Highest rate of drink drivers in two decades
Victoria’s drink-driving rate has soared and violence again stained Melbourne’s streets this weekend, evidence the Rudd government’s alcopops tax is failing to tackle the problem of binge drinking, Family First Leader, Senator Steve Fielding, said today.
Victoria’s drink-driving rate is at its highest level with one in every 220 drivers stopped by booze buses in the past year over the legal blood-alcohol limit.
“It’s clear after 360 days that the Rudd government’s alcopops tax grab is not working to tackle the problems of binge drinking and alcohol abuse and this government is deceiving Australians by pretending it does,” Senator Fielding said.

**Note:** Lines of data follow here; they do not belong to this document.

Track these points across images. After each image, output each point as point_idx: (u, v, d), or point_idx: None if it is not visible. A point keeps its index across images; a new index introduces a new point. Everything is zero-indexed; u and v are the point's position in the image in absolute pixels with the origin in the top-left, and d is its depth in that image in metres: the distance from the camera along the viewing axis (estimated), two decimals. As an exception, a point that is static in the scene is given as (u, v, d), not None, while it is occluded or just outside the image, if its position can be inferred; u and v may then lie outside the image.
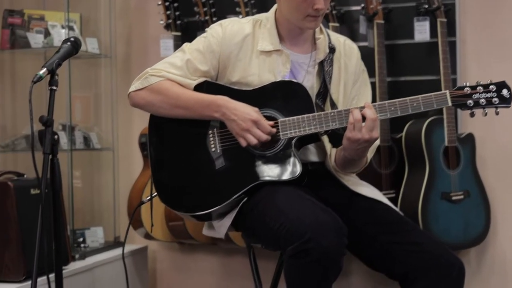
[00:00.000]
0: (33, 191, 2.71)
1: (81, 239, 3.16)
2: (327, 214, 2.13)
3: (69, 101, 3.19)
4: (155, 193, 2.40)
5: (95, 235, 3.30)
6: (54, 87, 1.99)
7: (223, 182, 2.32)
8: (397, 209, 2.52)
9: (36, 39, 3.12)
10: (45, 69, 1.98)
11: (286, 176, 2.29)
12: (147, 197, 2.49)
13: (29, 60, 3.38)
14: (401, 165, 3.12)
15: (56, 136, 1.98)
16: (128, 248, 3.35)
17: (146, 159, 3.34)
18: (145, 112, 2.47)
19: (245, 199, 2.32)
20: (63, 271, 2.81)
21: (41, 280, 2.64)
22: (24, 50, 3.15)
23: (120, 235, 3.45)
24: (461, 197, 3.01)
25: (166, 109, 2.36)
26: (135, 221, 3.37)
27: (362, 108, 2.25)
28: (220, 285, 3.54)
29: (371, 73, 2.67)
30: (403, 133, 3.08)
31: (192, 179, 2.35)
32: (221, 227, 2.37)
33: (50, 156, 1.98)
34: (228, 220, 2.35)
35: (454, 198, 3.00)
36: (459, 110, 3.10)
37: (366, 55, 2.63)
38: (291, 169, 2.29)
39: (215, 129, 2.36)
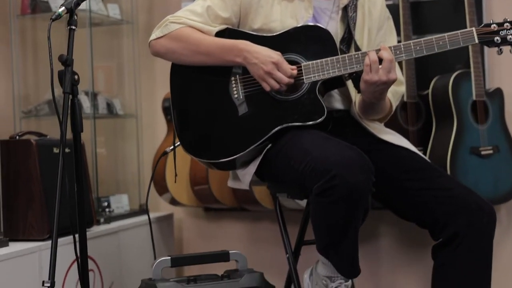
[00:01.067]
0: (55, 150, 2.69)
1: (105, 204, 3.14)
2: (353, 151, 2.09)
3: (91, 69, 3.17)
4: (178, 143, 2.37)
5: (120, 202, 3.28)
6: (73, 27, 1.96)
7: (247, 129, 2.28)
8: (425, 157, 2.47)
9: (57, 3, 3.11)
10: (63, 7, 1.95)
11: (310, 120, 2.25)
12: (170, 147, 2.46)
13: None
14: (428, 122, 3.06)
15: (76, 76, 1.95)
16: (154, 215, 3.33)
17: (170, 124, 3.31)
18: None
19: (269, 145, 2.29)
20: (88, 232, 2.84)
21: (66, 239, 2.64)
22: (45, 14, 3.13)
23: (146, 203, 3.42)
24: (491, 152, 2.95)
25: (187, 56, 2.33)
26: (160, 187, 3.35)
27: (378, 50, 2.21)
28: (247, 251, 3.48)
29: (396, 30, 2.61)
30: (430, 88, 3.02)
31: (215, 126, 2.32)
32: (246, 175, 2.34)
33: (71, 97, 1.95)
34: (252, 167, 2.31)
35: (483, 153, 2.93)
36: (486, 64, 3.07)
37: (391, 12, 2.58)
38: (316, 113, 2.25)
39: (237, 76, 2.32)
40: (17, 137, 2.67)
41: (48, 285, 1.83)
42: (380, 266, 3.38)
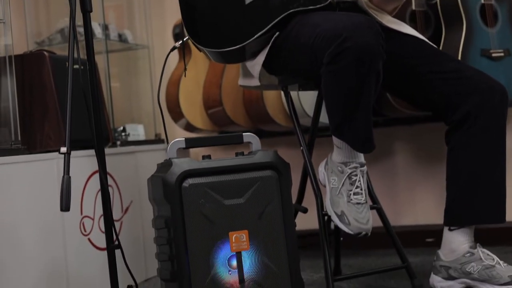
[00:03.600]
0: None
1: (121, 128, 3.17)
2: (363, 17, 2.10)
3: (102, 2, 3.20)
4: (187, 37, 2.39)
5: (136, 130, 3.31)
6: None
7: (254, 16, 2.29)
8: (433, 44, 2.47)
9: None
10: None
11: (318, 4, 2.27)
12: (179, 41, 2.48)
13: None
14: (438, 30, 3.06)
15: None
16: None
17: (180, 51, 3.34)
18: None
19: (277, 33, 2.30)
20: (106, 149, 2.87)
21: (86, 152, 2.68)
22: None
23: (161, 133, 3.45)
24: (501, 54, 2.95)
25: None
26: (174, 113, 3.38)
27: None
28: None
29: None
30: (438, -6, 3.03)
31: (223, 16, 2.33)
32: (255, 66, 2.35)
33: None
34: (261, 57, 2.33)
35: (494, 55, 2.93)
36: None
37: None
38: (323, -2, 2.27)
39: (243, -36, 2.33)
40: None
41: (65, 150, 1.84)
42: (397, 184, 3.39)
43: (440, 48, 2.99)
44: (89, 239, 2.68)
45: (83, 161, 2.68)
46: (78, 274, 2.57)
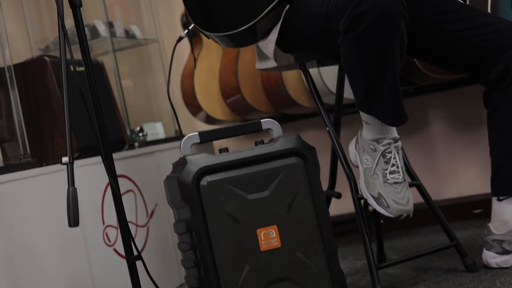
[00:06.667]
0: (71, 68, 2.56)
1: (138, 129, 3.01)
2: None
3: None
4: (192, 24, 2.22)
5: (154, 129, 3.14)
6: None
7: (262, -8, 2.11)
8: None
9: None
10: None
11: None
12: (185, 31, 2.31)
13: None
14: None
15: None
16: (191, 138, 3.19)
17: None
18: None
19: (287, 6, 2.12)
20: (123, 152, 2.72)
21: (96, 159, 2.52)
22: None
23: (182, 129, 3.28)
24: (535, 5, 2.73)
25: None
26: (192, 107, 3.22)
27: None
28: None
29: None
30: None
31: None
32: (269, 44, 2.17)
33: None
34: (273, 34, 2.15)
35: (527, 5, 2.71)
36: None
37: None
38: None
39: None
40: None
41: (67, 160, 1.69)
42: (436, 155, 3.19)
43: (467, 1, 2.77)
44: (114, 249, 2.52)
45: (100, 168, 2.52)
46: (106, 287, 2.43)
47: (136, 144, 2.92)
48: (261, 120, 1.99)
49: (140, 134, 2.99)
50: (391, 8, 1.83)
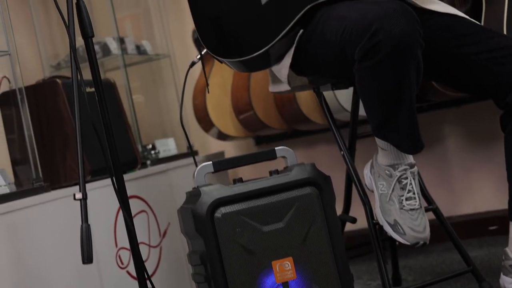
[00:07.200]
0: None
1: (150, 146, 2.99)
2: (394, 3, 1.87)
3: (114, 15, 3.02)
4: (205, 49, 2.20)
5: (167, 145, 3.12)
6: None
7: (274, 16, 2.08)
8: (475, 21, 2.24)
9: None
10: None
11: (342, -6, 2.04)
12: (197, 56, 2.29)
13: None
14: (476, 4, 2.80)
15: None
16: (204, 155, 3.17)
17: (204, 58, 3.15)
18: None
19: (301, 31, 2.09)
20: (135, 173, 2.70)
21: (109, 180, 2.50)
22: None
23: (194, 144, 3.27)
24: (551, 21, 2.69)
25: None
26: (205, 123, 3.20)
27: None
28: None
29: None
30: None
31: (240, 21, 2.11)
32: (282, 69, 2.14)
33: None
34: (287, 59, 2.11)
35: (543, 23, 2.67)
36: None
37: None
38: (347, -14, 2.04)
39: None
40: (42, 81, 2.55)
41: (80, 196, 1.68)
42: (451, 171, 3.15)
43: (482, 23, 2.73)
44: (127, 272, 2.51)
45: (113, 189, 2.51)
46: (120, 311, 2.41)
47: (149, 162, 2.90)
48: (276, 148, 1.97)
49: (152, 152, 2.97)
50: (408, 38, 1.80)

“The introduction of this tax measure has done nothing to curb the issue of binge drinking and to stop those drunks who get behind the wheel of a car or who take to our streets to abuse and assault others.

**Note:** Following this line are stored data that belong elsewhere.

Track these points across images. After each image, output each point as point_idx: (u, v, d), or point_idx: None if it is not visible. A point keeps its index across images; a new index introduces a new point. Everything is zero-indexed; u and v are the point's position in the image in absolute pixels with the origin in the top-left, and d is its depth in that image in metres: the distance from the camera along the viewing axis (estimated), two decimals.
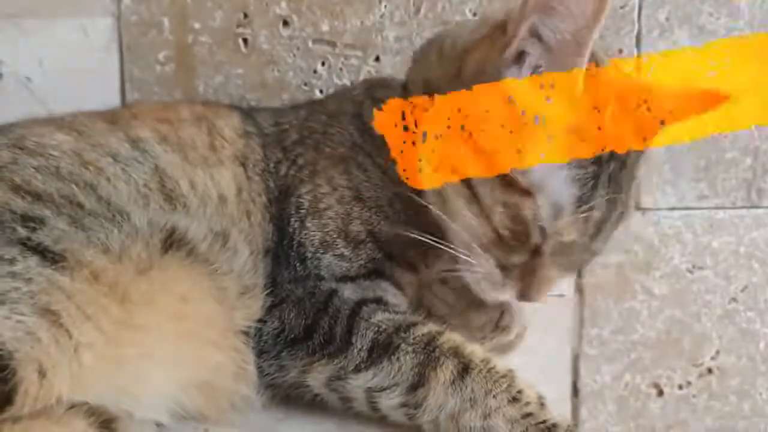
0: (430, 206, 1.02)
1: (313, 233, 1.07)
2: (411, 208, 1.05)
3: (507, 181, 0.96)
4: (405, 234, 1.03)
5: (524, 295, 1.01)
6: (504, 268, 1.00)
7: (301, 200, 1.09)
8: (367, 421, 1.00)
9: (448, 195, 1.00)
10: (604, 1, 0.89)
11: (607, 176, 0.96)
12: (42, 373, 0.81)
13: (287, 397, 1.04)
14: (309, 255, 1.06)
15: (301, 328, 1.01)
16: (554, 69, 0.94)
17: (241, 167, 1.12)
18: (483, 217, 0.98)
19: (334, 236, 1.07)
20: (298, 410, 1.04)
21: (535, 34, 0.94)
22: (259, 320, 1.03)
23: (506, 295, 1.02)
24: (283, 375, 1.02)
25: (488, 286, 1.02)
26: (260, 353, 1.02)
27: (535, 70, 0.96)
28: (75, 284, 0.87)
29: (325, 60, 1.45)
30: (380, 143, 1.06)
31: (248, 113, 1.21)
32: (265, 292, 1.04)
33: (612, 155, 0.96)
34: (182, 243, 0.98)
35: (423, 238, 1.01)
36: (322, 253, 1.06)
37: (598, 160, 0.95)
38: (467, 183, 0.98)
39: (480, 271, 1.01)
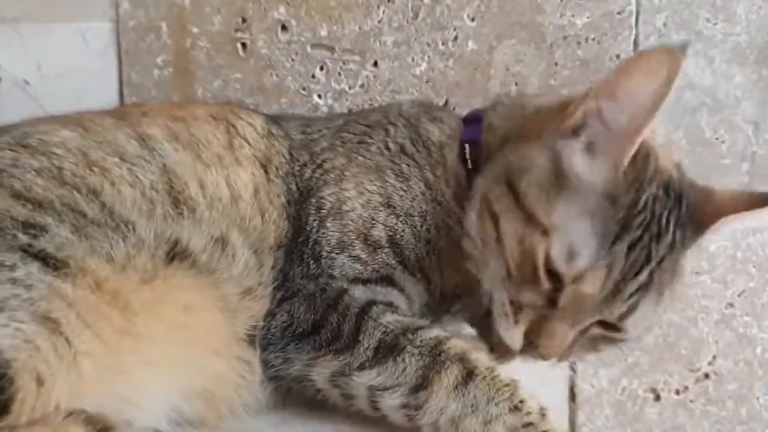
0: (465, 229, 1.05)
1: (331, 233, 1.07)
2: (442, 227, 1.09)
3: (528, 215, 0.98)
4: (426, 247, 1.07)
5: (531, 346, 1.00)
6: (517, 307, 1.00)
7: (323, 201, 1.09)
8: (365, 427, 1.01)
9: (483, 217, 1.03)
10: (661, 97, 0.95)
11: (633, 240, 0.98)
12: (40, 382, 0.81)
13: (288, 393, 1.04)
14: (324, 254, 1.06)
15: (309, 322, 1.01)
16: (606, 147, 0.99)
17: (261, 168, 1.11)
18: (499, 248, 1.00)
19: (353, 238, 1.07)
20: (294, 415, 1.05)
21: (596, 114, 0.99)
22: (269, 313, 1.03)
23: (515, 337, 1.00)
24: (287, 368, 1.02)
25: (501, 321, 1.01)
26: (267, 345, 1.02)
27: (588, 145, 1.00)
28: (76, 292, 0.87)
29: (323, 65, 1.45)
30: (434, 160, 1.12)
31: (274, 118, 1.21)
32: (270, 289, 1.04)
33: (643, 224, 0.99)
34: (185, 255, 0.98)
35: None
36: (338, 253, 1.06)
37: (625, 224, 0.97)
38: (494, 213, 1.01)
39: (495, 301, 1.02)
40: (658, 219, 1.00)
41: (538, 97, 1.18)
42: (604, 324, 1.01)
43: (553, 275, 0.97)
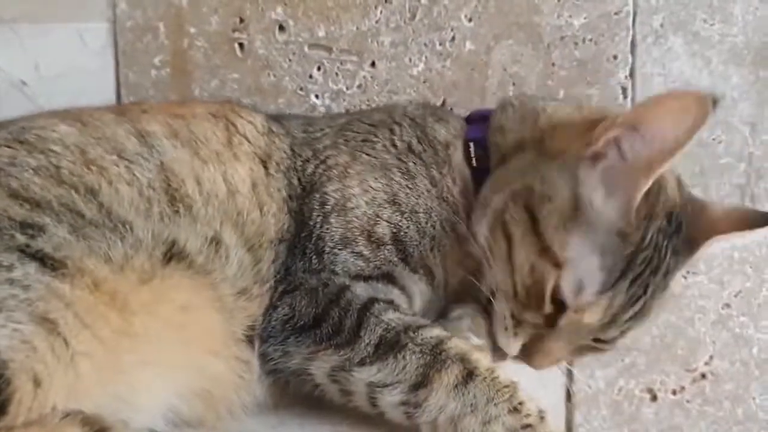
0: (474, 235, 1.08)
1: (335, 229, 1.07)
2: (448, 224, 1.10)
3: (544, 246, 1.01)
4: (431, 243, 1.09)
5: (526, 356, 1.06)
6: (517, 321, 1.05)
7: (327, 197, 1.10)
8: (363, 428, 1.00)
9: (495, 234, 1.06)
10: (682, 143, 0.96)
11: (635, 276, 1.02)
12: (37, 383, 0.81)
13: (285, 387, 1.04)
14: (327, 249, 1.06)
15: (310, 316, 1.01)
16: (622, 178, 1.01)
17: (260, 164, 1.11)
18: (509, 267, 1.04)
19: (357, 234, 1.07)
20: (293, 416, 1.05)
21: (617, 144, 1.01)
22: (269, 306, 1.04)
23: (511, 347, 1.06)
24: (286, 361, 1.02)
25: (500, 331, 1.06)
26: (267, 338, 1.02)
27: (606, 173, 1.02)
28: (74, 292, 0.87)
29: (320, 65, 1.45)
30: (440, 158, 1.13)
31: (275, 117, 1.21)
32: (267, 287, 1.05)
33: (647, 259, 1.02)
34: (182, 256, 0.98)
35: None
36: (340, 249, 1.07)
37: (631, 260, 1.01)
38: (509, 233, 1.04)
39: (497, 311, 1.06)
40: (659, 251, 1.03)
41: (550, 103, 1.18)
42: (594, 338, 1.07)
43: (558, 302, 1.02)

“The government can talk all it likes about how the alcopops tax is an effective measure but the only effect this tax has is on bottle shops where people are spending less to buy larger bottles of spirits and mix their own drinks with much greater quantities of alcohol in each drink.
“If the alcopops tax is working at tackling binge drinking, why did the Labor Brumby government need to hold an urgent summit on alcohol issues last week, almost a year after its Federal counterparts introduced a tax measure they say has curbed Australia’s binge drinking culture? Something doesn’t add up here.

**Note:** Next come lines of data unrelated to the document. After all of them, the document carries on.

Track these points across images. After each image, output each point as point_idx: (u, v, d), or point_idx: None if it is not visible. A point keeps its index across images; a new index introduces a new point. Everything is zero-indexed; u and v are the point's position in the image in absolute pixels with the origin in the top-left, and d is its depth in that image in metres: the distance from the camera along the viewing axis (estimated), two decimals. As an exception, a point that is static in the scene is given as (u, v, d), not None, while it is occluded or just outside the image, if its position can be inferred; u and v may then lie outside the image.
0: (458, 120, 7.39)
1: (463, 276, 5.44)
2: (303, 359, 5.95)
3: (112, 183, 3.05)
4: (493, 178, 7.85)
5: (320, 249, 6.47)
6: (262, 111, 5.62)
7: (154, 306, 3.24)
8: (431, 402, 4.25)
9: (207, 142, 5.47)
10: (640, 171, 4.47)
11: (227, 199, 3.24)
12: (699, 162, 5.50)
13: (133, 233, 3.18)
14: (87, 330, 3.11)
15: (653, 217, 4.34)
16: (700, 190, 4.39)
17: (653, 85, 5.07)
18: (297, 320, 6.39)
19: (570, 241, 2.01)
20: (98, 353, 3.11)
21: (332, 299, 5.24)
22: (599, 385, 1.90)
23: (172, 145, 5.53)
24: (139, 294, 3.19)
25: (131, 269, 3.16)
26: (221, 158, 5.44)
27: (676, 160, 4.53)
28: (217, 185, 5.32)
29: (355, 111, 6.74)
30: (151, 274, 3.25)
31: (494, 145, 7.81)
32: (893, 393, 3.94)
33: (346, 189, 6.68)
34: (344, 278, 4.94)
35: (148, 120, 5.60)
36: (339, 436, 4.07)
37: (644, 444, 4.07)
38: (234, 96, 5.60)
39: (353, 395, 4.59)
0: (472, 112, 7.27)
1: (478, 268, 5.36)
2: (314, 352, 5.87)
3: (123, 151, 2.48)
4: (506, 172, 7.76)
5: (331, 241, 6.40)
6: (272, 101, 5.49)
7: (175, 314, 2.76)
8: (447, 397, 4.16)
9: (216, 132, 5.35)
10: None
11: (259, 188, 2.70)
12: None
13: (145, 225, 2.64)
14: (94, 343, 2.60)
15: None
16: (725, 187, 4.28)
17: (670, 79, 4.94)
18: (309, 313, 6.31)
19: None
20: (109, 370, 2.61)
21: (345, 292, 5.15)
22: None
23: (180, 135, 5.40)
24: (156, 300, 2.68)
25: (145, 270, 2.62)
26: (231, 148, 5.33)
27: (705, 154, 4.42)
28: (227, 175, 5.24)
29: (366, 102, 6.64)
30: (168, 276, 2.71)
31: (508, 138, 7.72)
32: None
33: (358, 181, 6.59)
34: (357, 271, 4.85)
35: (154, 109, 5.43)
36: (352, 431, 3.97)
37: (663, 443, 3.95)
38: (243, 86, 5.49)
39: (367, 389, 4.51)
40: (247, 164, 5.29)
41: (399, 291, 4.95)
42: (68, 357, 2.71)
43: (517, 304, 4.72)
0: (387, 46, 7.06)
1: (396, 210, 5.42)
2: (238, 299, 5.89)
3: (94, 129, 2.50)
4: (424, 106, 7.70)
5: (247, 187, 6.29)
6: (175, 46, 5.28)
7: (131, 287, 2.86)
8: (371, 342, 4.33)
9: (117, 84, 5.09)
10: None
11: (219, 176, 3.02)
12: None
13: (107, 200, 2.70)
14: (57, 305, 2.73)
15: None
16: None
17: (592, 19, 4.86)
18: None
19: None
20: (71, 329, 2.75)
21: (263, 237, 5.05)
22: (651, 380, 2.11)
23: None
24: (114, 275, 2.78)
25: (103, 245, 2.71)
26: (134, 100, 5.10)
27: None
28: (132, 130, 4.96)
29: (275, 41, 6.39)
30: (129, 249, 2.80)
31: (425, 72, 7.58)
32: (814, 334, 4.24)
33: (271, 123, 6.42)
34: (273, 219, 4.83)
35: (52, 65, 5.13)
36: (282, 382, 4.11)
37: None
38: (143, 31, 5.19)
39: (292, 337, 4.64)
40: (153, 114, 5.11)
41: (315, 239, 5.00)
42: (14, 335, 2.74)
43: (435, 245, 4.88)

“We need to break the booze toll and get drunks off our streets and our roads. The Rudd government must not waste this opportunity to tackle Australia’s grog culture and stop the toll of violence and abuse alcohol is causing on our communities.
“A tax measure will not change our culture of binge drinking. This government must do more by refusing to allow alcohol to get its hooks into vulnerable young people. It must break the link between alcohol and sport by cutting booze ads during sports events on television, it must put warning labels on alcohol products and it must remove the power to regulate the industry from the industry.”